> Prompt 1
In the well-being survey article, what was the UK average score for life satisfaction?

> Study text
--------

The Office for National Statistics data also suggests people in Wales and England are less satisfied than people in Scotland and Northern Ireland.

Teenagers and those above retirement age are the happiest, the ONS suggests.

The survey is an effort to produce an alternative measure of national performance to Gross Domestic Product.

Prime Minister David Cameron has described it as crucial to finding out what the government can do to "really improve lives" - but Labour ridiculed the survey as a "statement of the bleeding obvious".

Three quarters of people aged 16 and over in the UK rated their overall "life satisfaction" as seven or more, with women more likely to report higher levels of well-being and a sense that their life is "worthwhile" than men but also higher levels of anxiety.

England and Wales had similar proportion of adults giving a low rating for "life satisfaction" - 24.3% and 25.3% respectively.

There were fewer people with low life satisfaction in Scotland (22.6%) and Northern Ireland (21.6%) - and fewer Northern Irish people gave a high rating when asked if they were "anxious yesterday" than the rest of the UK.

There is a risk of jumping to conclusions with today's well-being figures. We know that people in rented accommodation report significantly lower levels of life satisfaction than home-owners. But that doesn't mean renting is bad for your happiness.

All we can say is that there may be something about the kind of people who rent their homes that makes it more likely they will have lower levels of well-being. Home-owners are generally financially better off than people who rent and they are more likely to be in a stable relationship - both factors that are also associated with higher levels of life satisfaction.

As well as needing to be careful about the difference between correlation and causation, there is also a danger of misreading the "direction of causation". For example, it is known that married people tend to be much more content than people who have been through a divorce. But does divorce make people unhappy or could it be that unhappy people are more likely to divorce?

As a general trend, people were the most satisfied with life in their teenage years and when they reached retirement age, with happiness levels dipping during middle age.

Those aged 16 to 19 and 65 to 79 reported satisfaction levels considerably higher than the UK average of 7.4 out of 10.

People living in built-up or former industrial areas, such as South Wales, the West Midlands or London, tended to be less happy, while rural areas, such as Orkney and Shetland, and Rutland, in the East Midlands, were the happiest.

When broken down by marital status, married people were the most satisfied with their lives, followed by cohabitees, then single people, widows/widowers and people who were divorced.

Being healthy was also an important factor but does not guarantee happiness, the survey suggests, with 18% of those who reported good or very good health reporting low satisfaction with life overall, while 38% of those with bad health reported high or medium levels of satisfaction with life.

Some 45% of unemployed people rated their "life satisfaction" as below 7 out of 10. Among employed people the figure was 20%.

--------

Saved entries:

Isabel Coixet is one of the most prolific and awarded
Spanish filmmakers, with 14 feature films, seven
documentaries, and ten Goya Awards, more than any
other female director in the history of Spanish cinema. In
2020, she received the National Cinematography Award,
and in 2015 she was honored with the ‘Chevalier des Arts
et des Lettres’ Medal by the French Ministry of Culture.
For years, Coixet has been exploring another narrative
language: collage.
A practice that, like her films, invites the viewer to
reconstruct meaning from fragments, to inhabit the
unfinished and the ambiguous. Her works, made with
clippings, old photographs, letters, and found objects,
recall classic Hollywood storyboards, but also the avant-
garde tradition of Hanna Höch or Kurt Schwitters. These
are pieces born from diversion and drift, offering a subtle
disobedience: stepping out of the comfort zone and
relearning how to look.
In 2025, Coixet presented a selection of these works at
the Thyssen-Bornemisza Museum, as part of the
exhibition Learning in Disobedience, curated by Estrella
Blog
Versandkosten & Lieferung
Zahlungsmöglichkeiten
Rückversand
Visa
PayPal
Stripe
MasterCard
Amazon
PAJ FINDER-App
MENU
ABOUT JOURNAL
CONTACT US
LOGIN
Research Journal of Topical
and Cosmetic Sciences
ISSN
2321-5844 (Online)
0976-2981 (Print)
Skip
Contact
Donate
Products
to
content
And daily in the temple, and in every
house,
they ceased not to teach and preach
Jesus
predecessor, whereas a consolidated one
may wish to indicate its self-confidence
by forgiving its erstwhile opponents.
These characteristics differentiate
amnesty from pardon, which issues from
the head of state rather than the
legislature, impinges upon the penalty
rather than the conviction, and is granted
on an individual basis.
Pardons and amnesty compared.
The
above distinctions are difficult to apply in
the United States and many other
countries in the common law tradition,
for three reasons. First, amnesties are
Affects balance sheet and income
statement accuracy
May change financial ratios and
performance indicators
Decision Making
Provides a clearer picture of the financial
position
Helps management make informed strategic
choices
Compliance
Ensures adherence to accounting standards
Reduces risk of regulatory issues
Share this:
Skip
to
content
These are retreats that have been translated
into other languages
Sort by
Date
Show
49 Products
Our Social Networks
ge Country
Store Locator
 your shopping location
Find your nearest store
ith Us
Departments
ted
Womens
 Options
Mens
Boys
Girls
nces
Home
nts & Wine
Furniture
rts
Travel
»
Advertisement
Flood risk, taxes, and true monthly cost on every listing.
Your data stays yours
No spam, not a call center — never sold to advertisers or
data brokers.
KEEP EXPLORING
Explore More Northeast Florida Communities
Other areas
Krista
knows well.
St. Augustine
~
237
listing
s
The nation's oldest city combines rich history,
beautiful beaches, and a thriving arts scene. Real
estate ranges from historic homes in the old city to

--------

> Prompt 2
Quote the saved entries from their first line up to and including the line with "language: collage.".

> Response box 1
7.4 out of 10.

> Response box 2
Isabel Coixet is one of the most prolific and awarded
Spanish filmmakers, with 14 feature films, seven
documentaries, and ten Goya Awards, more than any
other female director in the history of Spanish cinema. In
2020, she received the National Cinematography Award,
and in 2015 she was honored with the ‘Chevalier des Arts
et des Lettres’ Medal by the French Ministry of Culture.
For years, Coixet has been exploring another narrative
language: collage.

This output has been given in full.